Althof Stanley E
Center for Marital and Sexual Health of South Florida, Case Western Reserve University School of Medicine, Florida, USA.
Transl Androl Urol. 2016 Aug;5(4):475-81. doi: 10.21037/tau.2016.05.15.
Premature ejaculation (PE) is a male sexual dysfunction that creates considerable anguish for the man, his partner and their relationship. PE is not one disorder but includes the four subtypes (lifelong, acquired, natural and subjective) each with unique psychological concerns and issues. Psychological treatment for men and couples with PE addresses sexual skills/techniques but also focuses on issues of self-esteem, performance anxiety and interpersonal conflict. The outcome studies for psychotherapy alone are difficult to interpret and compare because of poor methodological design (lack of control groups, small sample size, poor outcome measures and lack of follow-up). However, the few studies that surmount these methodological hurdles suggest that psychological intervention offers men and couples a promising treatment option. Combination pharmaco- and psychotherapy is the most promising intervention for lifelong and acquired PE and offers superior efficacy to drug alone. This is because men and couples learn sexual skills, address the intrapsychic, interpersonal and cognitive issues that precipitate and maintain the dysfunction.

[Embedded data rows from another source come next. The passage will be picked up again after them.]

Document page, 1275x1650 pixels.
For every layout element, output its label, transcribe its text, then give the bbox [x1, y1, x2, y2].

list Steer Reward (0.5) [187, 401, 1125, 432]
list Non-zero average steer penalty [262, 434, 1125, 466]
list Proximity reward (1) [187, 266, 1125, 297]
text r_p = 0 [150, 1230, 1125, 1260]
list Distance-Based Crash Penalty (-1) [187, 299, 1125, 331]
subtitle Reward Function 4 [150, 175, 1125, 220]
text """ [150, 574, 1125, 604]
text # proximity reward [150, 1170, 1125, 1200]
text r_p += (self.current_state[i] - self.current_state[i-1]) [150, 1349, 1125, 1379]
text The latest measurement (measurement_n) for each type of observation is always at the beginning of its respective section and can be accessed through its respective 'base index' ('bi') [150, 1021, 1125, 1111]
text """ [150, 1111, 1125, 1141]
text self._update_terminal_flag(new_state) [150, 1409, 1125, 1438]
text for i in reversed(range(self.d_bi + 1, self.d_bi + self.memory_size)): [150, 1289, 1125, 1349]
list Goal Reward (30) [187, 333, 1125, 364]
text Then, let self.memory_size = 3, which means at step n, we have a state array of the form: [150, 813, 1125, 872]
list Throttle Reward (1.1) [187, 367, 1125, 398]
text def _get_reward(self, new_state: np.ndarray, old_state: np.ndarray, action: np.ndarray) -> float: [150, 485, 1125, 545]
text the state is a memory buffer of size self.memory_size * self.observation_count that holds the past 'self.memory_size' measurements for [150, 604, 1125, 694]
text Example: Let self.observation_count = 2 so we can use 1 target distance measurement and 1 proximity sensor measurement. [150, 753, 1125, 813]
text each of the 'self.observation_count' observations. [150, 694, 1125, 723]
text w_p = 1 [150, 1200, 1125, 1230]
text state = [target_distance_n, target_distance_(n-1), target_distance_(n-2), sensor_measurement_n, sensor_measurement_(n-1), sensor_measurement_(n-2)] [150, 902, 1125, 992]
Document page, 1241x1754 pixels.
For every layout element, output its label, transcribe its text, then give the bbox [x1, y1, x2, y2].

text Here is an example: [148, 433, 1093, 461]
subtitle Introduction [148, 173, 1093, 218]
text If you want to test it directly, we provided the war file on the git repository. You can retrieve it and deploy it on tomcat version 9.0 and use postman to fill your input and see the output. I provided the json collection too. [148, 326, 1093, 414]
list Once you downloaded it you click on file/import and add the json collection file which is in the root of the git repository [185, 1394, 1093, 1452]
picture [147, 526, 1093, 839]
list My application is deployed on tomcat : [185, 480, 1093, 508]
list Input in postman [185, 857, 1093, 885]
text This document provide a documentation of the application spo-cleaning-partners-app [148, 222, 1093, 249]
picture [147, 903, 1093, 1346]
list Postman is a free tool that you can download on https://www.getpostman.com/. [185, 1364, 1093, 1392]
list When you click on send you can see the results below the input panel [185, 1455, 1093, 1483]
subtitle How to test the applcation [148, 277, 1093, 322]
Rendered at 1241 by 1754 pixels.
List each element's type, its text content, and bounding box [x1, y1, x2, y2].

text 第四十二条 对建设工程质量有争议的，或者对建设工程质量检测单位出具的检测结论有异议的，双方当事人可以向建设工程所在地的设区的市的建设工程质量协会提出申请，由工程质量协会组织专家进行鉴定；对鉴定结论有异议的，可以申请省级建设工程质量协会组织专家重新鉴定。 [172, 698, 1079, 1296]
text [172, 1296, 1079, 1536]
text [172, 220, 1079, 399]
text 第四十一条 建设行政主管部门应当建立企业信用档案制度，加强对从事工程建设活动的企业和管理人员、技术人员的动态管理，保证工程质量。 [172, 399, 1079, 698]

早泄(PE)是一种男性性功能障碍,给男性本人、其伴侣以及他们的关系带来极大痛苦。早泄并非单一病症,而是包含四种亚型(终生型、后天型、自然型和主观型),每种亚型都有独特的心理问题。针对患有早泄的男性及其伴侣的心理治疗,不仅涉及性技巧,还关注自尊、表现焦虑和人际冲突等问题。由于方法设计不佳(缺乏对照组、样本量小、结果测量不完善以及缺乏随访),仅关于心理治疗的结果研究难以解释和比较。然而,少数克服了这些方法障碍的研究表明,心理干预为男性及其伴侣提供了一个有前景的治疗选择。药物与心理治疗相结合是针对终生型和后天型早泄最有前景的干预措施,其疗效优于单纯药物治疗。这是因为男性及其伴侣学会了性技巧,解决了引发并维持性功能障碍的内心、人际和认知问题。